Which made me a bit disappointed that I felt like we didn’t learn much about Maul as a character. We see him in action, but actually don’t learn much about his history or psychology that we hadn’t learned in previous EU works. Of course, most of the time Maul is his usual tough-as-nails self and frightens people with a single glance. some one exceptions. Maul in Scheiber’s book does have fears. He isn’t always confident of success. He worries. At first, I found these character traits a bit off-putting. However, upon reflection, if the spends so much time with Maul I think it has to show him occasionally off his game. It makes him feel more like a real character. The important thing is to see how he overcomes the challenges he faces.


I’m not a nitpicker for inconsistencies or gaps in logic when it comes to Star Wars. But this book had quite a few that bugged me. First, how would anybody, including the narrator, know what an amphistaff was? There is a Yuuzhan Vong in the prison and the prison wardens can’t identify his species, and the narrator never mentions the species, but does use the word “amphistaff.” Odd. Also, Schreiber uses “coffee” instead of “caf” to describe Star Wars coffee – something I am sure will upset many fans.

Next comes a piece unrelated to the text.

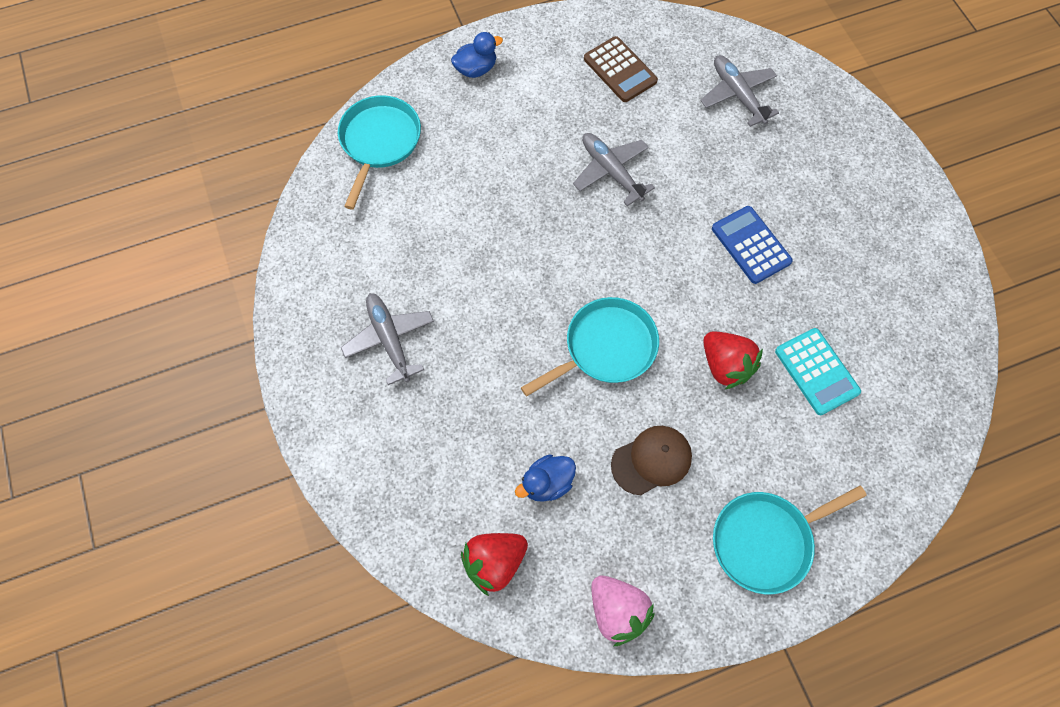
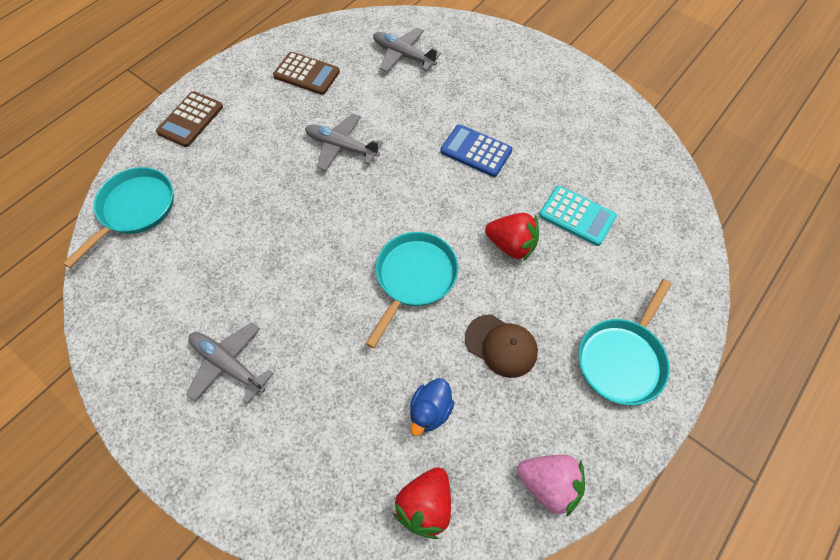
camera: 30 degrees left, 5 degrees down
turquoise pan [338,95,421,209] -> turquoise pan turned 45 degrees clockwise [63,167,174,268]
blue duck [451,32,503,78] -> brown calculator [156,91,223,147]
brown cap [611,426,692,495] -> brown cap turned 90 degrees clockwise [465,314,538,378]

The whole story depends upon the prison staff and prisoners not knowing that Maul is a Sith. He avoids using the Force throughout much of the novel. However , this made me wonder why the prison wouldn’t have a midichlorian test to detect Force-users. I’d think prison staff would want to know.

None of these ruined the book for me, but they all occur early on and seemed a bit sloppy on Schreiber’s part.

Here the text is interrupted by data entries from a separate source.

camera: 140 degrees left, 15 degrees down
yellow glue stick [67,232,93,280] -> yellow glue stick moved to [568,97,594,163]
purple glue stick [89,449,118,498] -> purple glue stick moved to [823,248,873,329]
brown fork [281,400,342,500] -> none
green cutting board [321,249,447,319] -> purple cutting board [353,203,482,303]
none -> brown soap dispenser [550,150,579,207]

There were parts of the ending I hated and parts that I loved. I’ll try to provide a relatively spoiler free discussion of my ending, but also feel that I have to explain my rating for the book, so…


The biggest problem with the ending is something that plagues many Star Wars novels, namely a chaotic ending. Too many loose ends are tied up too quickly in an unsatisfying manner. I think the book would have worked better if more of the content had been spread out.

For example, the search for Iram Radique ends with a whimper, not a bang. I won’t say who he is or what happens, but it almost doesn’t matter because by the end the book doesn’t even give the reader the opportunity to absorb the impact of the conclusion to the mystery. It almost felt like Maul – and the reader – were being tugged along for this search just for the sake of giving Maul something to do in the prison but that Iram Radique himself and Maul’s mission were not important to the Sith Grand Plan.

There is a really neat tie-in to the game Bounty Hunter. We get to see another character and that character has more than a cameo role. Schreiber actually manages to give that character a bit of depth. But, again, all of this is thrown into the last quarter of the book or so where it’s competing with too much other action. I actually think the book would have been even better if that character had been introduced earlier so we could see even more interaction between Maul and that character. But overall I give credit to Schreiber for going back and using some of that older EU material.

At first I was very confused about the ending. We know early on he has to obtain a nuclear weapon from Iram Radique and that he has to transfer it to a certain group, but it’s not clear why Sidious would want this. Was this mentioned somewhere else in the EU? Well, it turns out that it ties directly into the Darth Plagueis novel in a very subtle way. In other words, Maul: Lockdown doesn’t explain why Maul went on this mission! You need to read Darth Plagueis FIRST in order to make sense of it and then to see why the mission was so important. It actually adds a really neat twist to Darth Plagueis.



Overall, I found myself liking Maul: Lockdown more than I'd expected to or feared. It’s important to go into this book knowing that it’s pretty dark and bloody. However, I think it should satiate Darth Maul fans and fans who want tense action scenes. I would have preferred the plot to have unfurled a bit more gradually and more emphasis on certain characters, but also appreciate that the characters felt more real than they had any right to be for this type of novel. Overall, I’d say if you like the Alien movies and you like Darth Maul, you’ll probably enjoy this novel.